Doğayla iç içe bir kaç gün geçirince böyle ağaca, çiçeğe, böceğe daha bir dikkatli bakmaya başlıyorsunuz. Onların dillerinden ruhlarından anlamayı gerçekten çok isterdim. Hazır doğayla bu kadar iç içeyken bu rotada palmiyeden hemen sonra Uğur kocaman siyah bir yılan gördü (ben bakamadım). Bu canlı halde gördüğümüz ilk büyük yılandı ve büyük bir çalılığın içinde, hemen yürüdüğümüz yolun yanındaydı. Kim bilir böyle kaç tanesinin önünden geçip gittik farketmeden.
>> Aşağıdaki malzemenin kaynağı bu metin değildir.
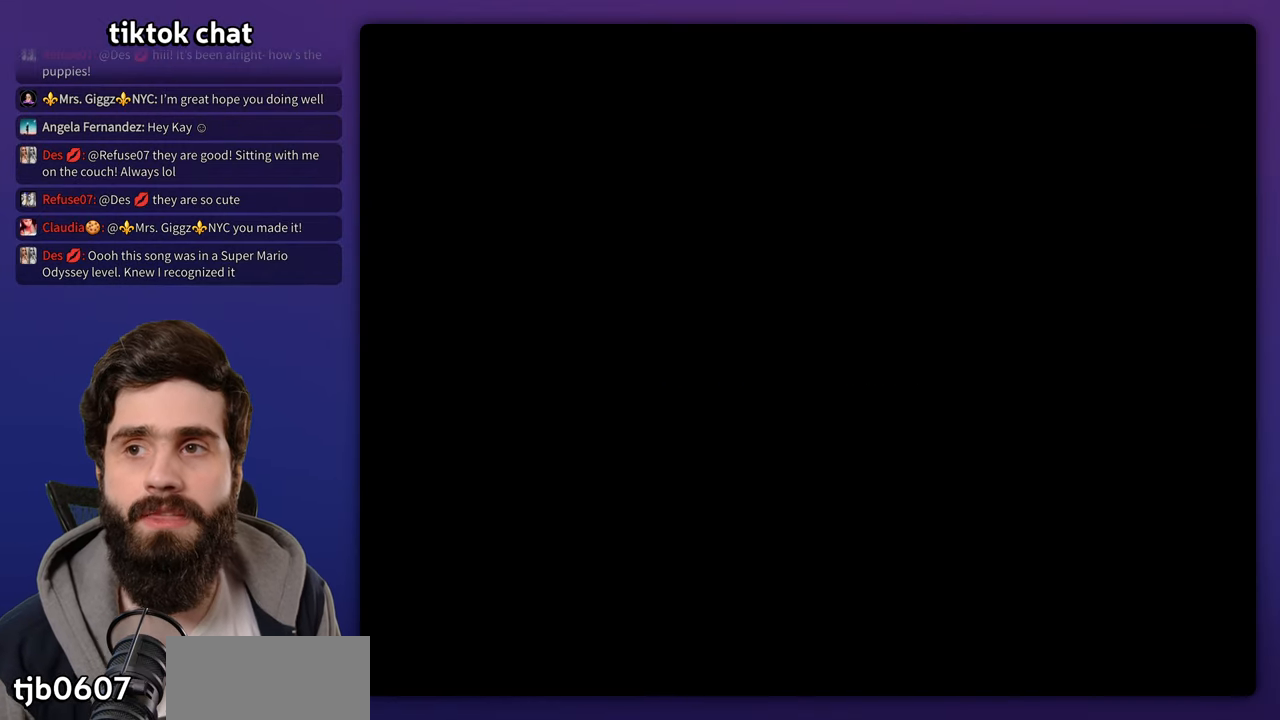
{"dt_ms": 500, "buttons": [], "events": []}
Genel olarak yılanlar bu parkurda en az zarar verecek canlılardan biri çünkü sizinle pek ilgilendikleri söylenemez. Sadece mola verdiğiniz zaman oturduğunuz yere dikkat etmenizi tavsiye ederim. Sadece yılanlar için değil, zehirli tırtıllarla, çeşitli böceklerle vs temas etme ihtimaliniz yüksek. Sonuçta doğanın tam olarak kalbindesiniz. Bizim başımıza bu anlamda kötü herhangi bir şey gelmedi (sadece bir sonraki parkurda minik bir macera yaşadık hayvanlarla, o da bir sonraki yazının sürprizi olsun).

Toprak yolun bitiminde asfalta ulaşıyorsunuz ve uzun bir süre asfalttan devam ediyorsunuz. Bu asfalt yürüyüşü tam öğlen saatlerine denk geldiği için sıcaklık anlamında en zorlayıcı nokta burasıydı. Asfalttan size katlanarak yansıyan ısıyla yürümek ve çok az ağaç gölgesinin olmasına kendinizi hazırlamasınız. Tabi Mayıs ayından önce yürürseniz bizim kadar sıcak bir hava olmayacağı için daha rahat edebilirsiniz. Boğazcık’a kadar bu asfalttan devam edip Bozağcık’ta uzun bir mola verdik.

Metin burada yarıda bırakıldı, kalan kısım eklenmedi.